# About this exercise
State how many lines of the entries below contain the string "Haberleri", matching case exactly. Give only the number.
Stored data section start
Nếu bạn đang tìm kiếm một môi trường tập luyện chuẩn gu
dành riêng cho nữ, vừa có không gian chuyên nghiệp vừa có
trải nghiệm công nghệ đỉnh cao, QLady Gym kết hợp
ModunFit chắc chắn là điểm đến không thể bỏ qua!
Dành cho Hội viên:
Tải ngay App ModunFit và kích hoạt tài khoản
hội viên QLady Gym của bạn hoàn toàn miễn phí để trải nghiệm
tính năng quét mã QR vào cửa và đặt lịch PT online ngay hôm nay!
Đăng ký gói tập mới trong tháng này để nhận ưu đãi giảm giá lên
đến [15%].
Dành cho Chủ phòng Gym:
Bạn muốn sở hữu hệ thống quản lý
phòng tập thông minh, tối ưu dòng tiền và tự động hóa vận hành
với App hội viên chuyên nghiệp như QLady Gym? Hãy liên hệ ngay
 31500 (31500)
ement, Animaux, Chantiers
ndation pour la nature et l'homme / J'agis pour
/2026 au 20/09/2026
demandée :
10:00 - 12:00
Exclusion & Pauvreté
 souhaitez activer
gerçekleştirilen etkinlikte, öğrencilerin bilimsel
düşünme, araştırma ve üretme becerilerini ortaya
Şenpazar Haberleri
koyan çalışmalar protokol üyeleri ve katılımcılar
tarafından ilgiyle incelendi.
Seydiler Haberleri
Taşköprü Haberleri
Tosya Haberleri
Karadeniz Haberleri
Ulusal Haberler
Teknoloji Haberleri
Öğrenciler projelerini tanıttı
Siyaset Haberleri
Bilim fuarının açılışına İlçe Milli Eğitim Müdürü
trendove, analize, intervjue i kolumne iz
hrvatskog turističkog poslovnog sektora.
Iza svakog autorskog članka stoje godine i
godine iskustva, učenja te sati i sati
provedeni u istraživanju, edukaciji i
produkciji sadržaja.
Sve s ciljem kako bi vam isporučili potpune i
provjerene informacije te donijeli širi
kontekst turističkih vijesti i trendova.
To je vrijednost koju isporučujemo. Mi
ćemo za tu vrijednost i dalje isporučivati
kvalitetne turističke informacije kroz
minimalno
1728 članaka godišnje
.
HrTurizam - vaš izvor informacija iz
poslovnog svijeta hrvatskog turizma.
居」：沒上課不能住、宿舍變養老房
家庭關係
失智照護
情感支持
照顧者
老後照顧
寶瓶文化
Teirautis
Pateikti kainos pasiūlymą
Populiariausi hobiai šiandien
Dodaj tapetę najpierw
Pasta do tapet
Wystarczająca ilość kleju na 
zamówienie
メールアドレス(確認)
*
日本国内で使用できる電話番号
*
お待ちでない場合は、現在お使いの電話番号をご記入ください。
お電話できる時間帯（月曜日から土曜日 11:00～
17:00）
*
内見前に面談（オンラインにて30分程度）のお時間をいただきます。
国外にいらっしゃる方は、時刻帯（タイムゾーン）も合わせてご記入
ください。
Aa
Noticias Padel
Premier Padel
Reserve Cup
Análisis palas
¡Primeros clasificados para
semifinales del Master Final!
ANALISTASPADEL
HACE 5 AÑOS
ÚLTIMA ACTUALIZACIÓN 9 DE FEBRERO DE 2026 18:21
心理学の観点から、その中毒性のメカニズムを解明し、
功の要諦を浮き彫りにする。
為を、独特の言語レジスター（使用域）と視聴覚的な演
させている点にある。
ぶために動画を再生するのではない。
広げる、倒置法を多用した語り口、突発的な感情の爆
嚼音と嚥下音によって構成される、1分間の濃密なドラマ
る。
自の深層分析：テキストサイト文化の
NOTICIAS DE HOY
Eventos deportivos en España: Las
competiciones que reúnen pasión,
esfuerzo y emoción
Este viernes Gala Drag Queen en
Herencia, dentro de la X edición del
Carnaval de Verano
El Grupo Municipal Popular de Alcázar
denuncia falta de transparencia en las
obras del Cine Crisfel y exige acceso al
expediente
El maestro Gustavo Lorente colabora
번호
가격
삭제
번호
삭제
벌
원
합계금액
Stored data section end
# Answer box
7